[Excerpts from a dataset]
------------------------------------
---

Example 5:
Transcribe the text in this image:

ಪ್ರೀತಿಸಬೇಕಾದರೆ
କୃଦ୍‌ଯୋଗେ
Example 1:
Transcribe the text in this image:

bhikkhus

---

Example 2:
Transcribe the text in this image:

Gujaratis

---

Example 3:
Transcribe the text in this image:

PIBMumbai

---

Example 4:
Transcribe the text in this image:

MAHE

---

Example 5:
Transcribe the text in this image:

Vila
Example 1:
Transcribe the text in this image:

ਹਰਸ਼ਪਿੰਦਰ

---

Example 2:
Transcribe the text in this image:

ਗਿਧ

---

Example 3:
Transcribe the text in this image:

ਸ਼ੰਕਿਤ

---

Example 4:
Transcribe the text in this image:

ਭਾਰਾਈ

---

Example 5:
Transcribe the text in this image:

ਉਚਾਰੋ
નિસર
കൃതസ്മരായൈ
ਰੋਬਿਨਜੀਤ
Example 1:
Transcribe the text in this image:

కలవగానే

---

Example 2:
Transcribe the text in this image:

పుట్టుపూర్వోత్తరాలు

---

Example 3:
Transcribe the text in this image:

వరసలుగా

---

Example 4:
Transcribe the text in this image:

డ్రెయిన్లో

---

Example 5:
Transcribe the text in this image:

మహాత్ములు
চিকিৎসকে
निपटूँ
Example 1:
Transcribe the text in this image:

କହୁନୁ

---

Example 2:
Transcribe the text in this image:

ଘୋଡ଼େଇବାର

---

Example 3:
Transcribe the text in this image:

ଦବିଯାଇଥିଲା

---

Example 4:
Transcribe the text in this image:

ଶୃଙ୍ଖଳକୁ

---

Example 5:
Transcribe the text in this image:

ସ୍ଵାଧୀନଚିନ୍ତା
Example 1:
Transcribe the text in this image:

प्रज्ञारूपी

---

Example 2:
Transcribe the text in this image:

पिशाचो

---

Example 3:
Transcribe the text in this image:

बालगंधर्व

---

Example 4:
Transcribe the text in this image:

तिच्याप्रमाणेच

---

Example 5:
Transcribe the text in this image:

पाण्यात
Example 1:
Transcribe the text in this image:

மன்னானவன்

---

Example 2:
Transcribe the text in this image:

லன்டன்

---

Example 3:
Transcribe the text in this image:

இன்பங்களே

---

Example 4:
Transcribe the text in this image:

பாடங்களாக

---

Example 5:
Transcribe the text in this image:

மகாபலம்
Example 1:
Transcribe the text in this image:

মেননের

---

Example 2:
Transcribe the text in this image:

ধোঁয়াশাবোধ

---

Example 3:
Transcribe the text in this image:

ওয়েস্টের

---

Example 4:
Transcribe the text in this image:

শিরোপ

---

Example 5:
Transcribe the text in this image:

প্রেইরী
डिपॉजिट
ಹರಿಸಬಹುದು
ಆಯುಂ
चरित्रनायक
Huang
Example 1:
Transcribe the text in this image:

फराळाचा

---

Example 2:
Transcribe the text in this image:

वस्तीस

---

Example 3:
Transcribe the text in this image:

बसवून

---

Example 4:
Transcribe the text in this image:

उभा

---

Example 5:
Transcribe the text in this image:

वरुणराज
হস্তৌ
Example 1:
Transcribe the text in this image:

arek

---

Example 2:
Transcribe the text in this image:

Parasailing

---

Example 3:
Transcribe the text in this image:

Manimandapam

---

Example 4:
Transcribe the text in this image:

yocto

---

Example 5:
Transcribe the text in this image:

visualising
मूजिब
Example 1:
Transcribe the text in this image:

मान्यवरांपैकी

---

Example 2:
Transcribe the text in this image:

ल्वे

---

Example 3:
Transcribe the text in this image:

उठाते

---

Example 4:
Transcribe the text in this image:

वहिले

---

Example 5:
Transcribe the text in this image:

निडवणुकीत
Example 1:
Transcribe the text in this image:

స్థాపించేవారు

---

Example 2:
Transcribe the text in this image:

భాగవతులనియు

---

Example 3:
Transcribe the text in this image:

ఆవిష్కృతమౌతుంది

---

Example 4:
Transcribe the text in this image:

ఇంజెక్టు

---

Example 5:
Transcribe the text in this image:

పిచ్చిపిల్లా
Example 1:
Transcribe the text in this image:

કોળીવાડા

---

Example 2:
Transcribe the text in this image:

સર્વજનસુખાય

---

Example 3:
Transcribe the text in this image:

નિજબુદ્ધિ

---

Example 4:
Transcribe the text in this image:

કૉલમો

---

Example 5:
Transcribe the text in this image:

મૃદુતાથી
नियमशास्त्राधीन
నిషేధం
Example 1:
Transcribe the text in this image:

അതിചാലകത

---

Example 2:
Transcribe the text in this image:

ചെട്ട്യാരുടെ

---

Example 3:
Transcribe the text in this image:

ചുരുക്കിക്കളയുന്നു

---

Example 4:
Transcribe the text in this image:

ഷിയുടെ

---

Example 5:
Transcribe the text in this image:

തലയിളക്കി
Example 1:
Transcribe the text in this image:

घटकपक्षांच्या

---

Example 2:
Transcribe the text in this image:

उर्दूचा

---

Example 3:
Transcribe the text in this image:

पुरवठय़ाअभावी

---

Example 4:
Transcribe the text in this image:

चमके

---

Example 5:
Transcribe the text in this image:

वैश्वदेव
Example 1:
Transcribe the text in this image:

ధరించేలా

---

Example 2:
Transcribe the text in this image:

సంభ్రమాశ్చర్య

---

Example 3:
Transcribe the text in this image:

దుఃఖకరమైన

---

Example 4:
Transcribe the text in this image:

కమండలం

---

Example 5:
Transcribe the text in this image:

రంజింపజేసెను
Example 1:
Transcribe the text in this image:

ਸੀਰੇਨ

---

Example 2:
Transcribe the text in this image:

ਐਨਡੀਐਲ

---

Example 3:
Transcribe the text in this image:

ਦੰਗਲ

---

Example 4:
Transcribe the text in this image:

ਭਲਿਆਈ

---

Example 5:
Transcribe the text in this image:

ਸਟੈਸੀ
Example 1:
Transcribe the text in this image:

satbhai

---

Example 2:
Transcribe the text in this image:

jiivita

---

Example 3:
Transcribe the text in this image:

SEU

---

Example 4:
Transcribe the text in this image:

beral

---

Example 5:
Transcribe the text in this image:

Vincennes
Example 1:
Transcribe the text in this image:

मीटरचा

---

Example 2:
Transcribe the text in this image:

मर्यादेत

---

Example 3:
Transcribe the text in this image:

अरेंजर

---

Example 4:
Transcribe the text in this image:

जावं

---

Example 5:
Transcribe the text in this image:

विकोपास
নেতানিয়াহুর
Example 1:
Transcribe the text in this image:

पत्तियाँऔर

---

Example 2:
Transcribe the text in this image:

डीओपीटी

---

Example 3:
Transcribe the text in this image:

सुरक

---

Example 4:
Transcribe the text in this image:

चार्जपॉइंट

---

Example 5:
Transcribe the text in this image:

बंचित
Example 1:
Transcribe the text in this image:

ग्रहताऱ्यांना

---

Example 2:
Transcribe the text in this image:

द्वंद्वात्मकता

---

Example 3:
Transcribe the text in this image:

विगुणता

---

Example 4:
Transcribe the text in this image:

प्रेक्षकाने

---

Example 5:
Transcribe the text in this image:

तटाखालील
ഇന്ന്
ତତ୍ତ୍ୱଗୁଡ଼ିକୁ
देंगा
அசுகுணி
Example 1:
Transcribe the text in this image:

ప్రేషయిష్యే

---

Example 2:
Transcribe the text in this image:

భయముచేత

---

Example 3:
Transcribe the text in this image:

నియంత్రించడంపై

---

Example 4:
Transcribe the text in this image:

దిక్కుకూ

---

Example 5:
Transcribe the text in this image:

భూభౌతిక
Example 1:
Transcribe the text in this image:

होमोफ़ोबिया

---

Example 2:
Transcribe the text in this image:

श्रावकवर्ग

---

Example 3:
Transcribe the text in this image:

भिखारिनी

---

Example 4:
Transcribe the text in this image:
------------------------------------
## Instructions for the task
Your task is to give back every record exactly.

## Your solution
---

Example 5:
Transcribe the text in this image:

ಪ್ರೀತಿಸಬೇಕಾದರೆ
କୃଦ୍‌ଯୋଗେ
Example 1:
Transcribe the text in this image:

bhikkhus

---

Example 2:
Transcribe the text in this image:

Gujaratis

---

Example 3:
Transcribe the text in this image:

PIBMumbai

---

Example 4:
Transcribe the text in this image:

MAHE

---

Example 5:
Transcribe the text in this image:

Vila
Example 1:
Transcribe the text in this image:

ਹਰਸ਼ਪਿੰਦਰ

---

Example 2:
Transcribe the text in this image:

ਗਿਧ

---

Example 3:
Transcribe the text in this image:

ਸ਼ੰਕਿਤ

---

Example 4:
Transcribe the text in this image:

ਭਾਰਾਈ

---

Example 5:
Transcribe the text in this image:

ਉਚਾਰੋ
નિસર
കൃതസ്മരായൈ
ਰੋਬਿਨਜੀਤ
Example 1:
Transcribe the text in this image:

కలవగానే

---

Example 2:
Transcribe the text in this image:

పుట్టుపూర్వోత్తరాలు

---

Example 3:
Transcribe the text in this image:

వరసలుగా

---

Example 4:
Transcribe the text in this image:

డ్రెయిన్లో

---

Example 5:
Transcribe the text in this image:

మహాత్ములు
চিকিৎসকে
निपटूँ
Example 1:
Transcribe the text in this image:

କହୁନୁ

---

Example 2:
Transcribe the text in this image:

ଘୋଡ଼େଇବାର

---

Example 3:
Transcribe the text in this image:

ଦବିଯାଇଥିଲା

---

Example 4:
Transcribe the text in this image:

ଶୃଙ୍ଖଳକୁ

---

Example 5:
Transcribe the text in this image:

ସ୍ଵାଧୀନଚିନ୍ତା
Example 1:
Transcribe the text in this image:

प्रज्ञारूपी

---

Example 2:
Transcribe the text in this image:

पिशाचो

---

Example 3:
Transcribe the text in this image:

बालगंधर्व

---

Example 4:
Transcribe the text in this image:

तिच्याप्रमाणेच

---

Example 5:
Transcribe the text in this image:

पाण्यात
Example 1:
Transcribe the text in this image:

மன்னானவன்

---

Example 2:
Transcribe the text in this image:

லன்டன்

---

Example 3:
Transcribe the text in this image:

இன்பங்களே

---

Example 4:
Transcribe the text in this image:

பாடங்களாக

---

Example 5:
Transcribe the text in this image:

மகாபலம்
Example 1:
Transcribe the text in this image:

মেননের

---

Example 2:
Transcribe the text in this image:

ধোঁয়াশাবোধ

---

Example 3:
Transcribe the text in this image:

ওয়েস্টের

---

Example 4:
Transcribe the text in this image:

শিরোপ

---

Example 5:
Transcribe the text in this image:

প্রেইরী
डिपॉजिट
ಹರಿಸಬಹುದು
ಆಯುಂ
चरित्रनायक
Huang
Example 1:
Transcribe the text in this image:

फराळाचा

---

Example 2:
Transcribe the text in this image:

वस्तीस

---

Example 3:
Transcribe the text in this image:

बसवून

---

Example 4:
Transcribe the text in this image:

उभा

---

Example 5:
Transcribe the text in this image:

वरुणराज
হস্তৌ
Example 1:
Transcribe the text in this image:

arek

---

Example 2:
Transcribe the text in this image:

Parasailing

---

Example 3:
Transcribe the text in this image:

Manimandapam

---

Example 4:
Transcribe the text in this image:

yocto

---

Example 5:
Transcribe the text in this image:

visualising
मूजिब
Example 1:
Transcribe the text in this image:

मान्यवरांपैकी

---

Example 2:
Transcribe the text in this image:

ल्वे

---

Example 3:
Transcribe the text in this image:

उठाते

---

Example 4:
Transcribe the text in this image:

वहिले

---

Example 5:
Transcribe the text in this image:

निडवणुकीत
Example 1:
Transcribe the text in this image:

స్థాపించేవారు

---

Example 2:
Transcribe the text in this image:

భాగవతులనియు

---

Example 3:
Transcribe the text in this image:

ఆవిష్కృతమౌతుంది

---

Example 4:
Transcribe the text in this image:

ఇంజెక్టు

---

Example 5:
Transcribe the text in this image:

పిచ్చిపిల్లా
Example 1:
Transcribe the text in this image:

કોળીવાડા

---

Example 2:
Transcribe the text in this image:

સર્વજનસુખાય

---

Example 3:
Transcribe the text in this image:

નિજબુદ્ધિ

---

Example 4:
Transcribe the text in this image:

કૉલમો

---

Example 5:
Transcribe the text in this image:

મૃદુતાથી
नियमशास्त्राधीन
నిషేధం
Example 1:
Transcribe the text in this image:

അതിചാലകത

---

Example 2:
Transcribe the text in this image:

ചെട്ട്യാരുടെ

---

Example 3:
Transcribe the text in this image:

ചുരുക്കിക്കളയുന്നു

---

Example 4:
Transcribe the text in this image:

ഷിയുടെ

---

Example 5:
Transcribe the text in this image:

തലയിളക്കി
Example 1:
Transcribe the text in this image:

घटकपक्षांच्या

---

Example 2:
Transcribe the text in this image:

उर्दूचा

---

Example 3:
Transcribe the text in this image:

पुरवठय़ाअभावी

---

Example 4:
Transcribe the text in this image:

चमके

---

Example 5:
Transcribe the text in this image:

वैश्वदेव
Example 1:
Transcribe the text in this image:

ధరించేలా

---

Example 2:
Transcribe the text in this image:

సంభ్రమాశ్చర్య

---

Example 3:
Transcribe the text in this image:

దుఃఖకరమైన

---

Example 4:
Transcribe the text in this image:

కమండలం

---

Example 5:
Transcribe the text in this image:

రంజింపజేసెను
Example 1:
Transcribe the text in this image:

ਸੀਰੇਨ

---

Example 2:
Transcribe the text in this image:

ਐਨਡੀਐਲ

---

Example 3:
Transcribe the text in this image:

ਦੰਗਲ

---

Example 4:
Transcribe the text in this image:

ਭਲਿਆਈ

---

Example 5:
Transcribe the text in this image:

ਸਟੈਸੀ
Example 1:
Transcribe the text in this image:

satbhai

---

Example 2:
Transcribe the text in this image:

jiivita

---

Example 3:
Transcribe the text in this image:

SEU

---

Example 4:
Transcribe the text in this image:

beral

---

Example 5:
Transcribe the text in this image:

Vincennes
Example 1:
Transcribe the text in this image:

मीटरचा

---

Example 2:
Transcribe the text in this image:

मर्यादेत

---

Example 3:
Transcribe the text in this image:

अरेंजर

---

Example 4:
Transcribe the text in this image:

जावं

---

Example 5:
Transcribe the text in this image:

विकोपास
নেতানিয়াহুর
Example 1:
Transcribe the text in this image:

पत्तियाँऔर

---

Example 2:
Transcribe the text in this image:

डीओपीटी

---

Example 3:
Transcribe the text in this image:

सुरक

---

Example 4:
Transcribe the text in this image:

चार्जपॉइंट

---

Example 5:
Transcribe the text in this image:

बंचित
Example 1:
Transcribe the text in this image:

ग्रहताऱ्यांना

---

Example 2:
Transcribe the text in this image:

द्वंद्वात्मकता

---

Example 3:
Transcribe the text in this image:

विगुणता

---

Example 4:
Transcribe the text in this image:

प्रेक्षकाने

---

Example 5:
Transcribe the text in this image:

तटाखालील
ഇന്ന്
ତତ୍ତ୍ୱଗୁଡ଼ିକୁ
देंगा
அசுகுணி
Example 1:
Transcribe the text in this image:

ప్రేషయిష్యే

---

Example 2:
Transcribe the text in this image:

భయముచేత

---

Example 3:
Transcribe the text in this image:

నియంత్రించడంపై

---

Example 4:
Transcribe the text in this image:

దిక్కుకూ

---

Example 5:
Transcribe the text in this image:

భూభౌతిక
Example 1:
Transcribe the text in this image:

होमोफ़ोबिया

---

Example 2:
Transcribe the text in this image:

श्रावकवर्ग

---

Example 3:
Transcribe the text in this image:

भिखारिनी

---

Example 4:
Transcribe the text in this image:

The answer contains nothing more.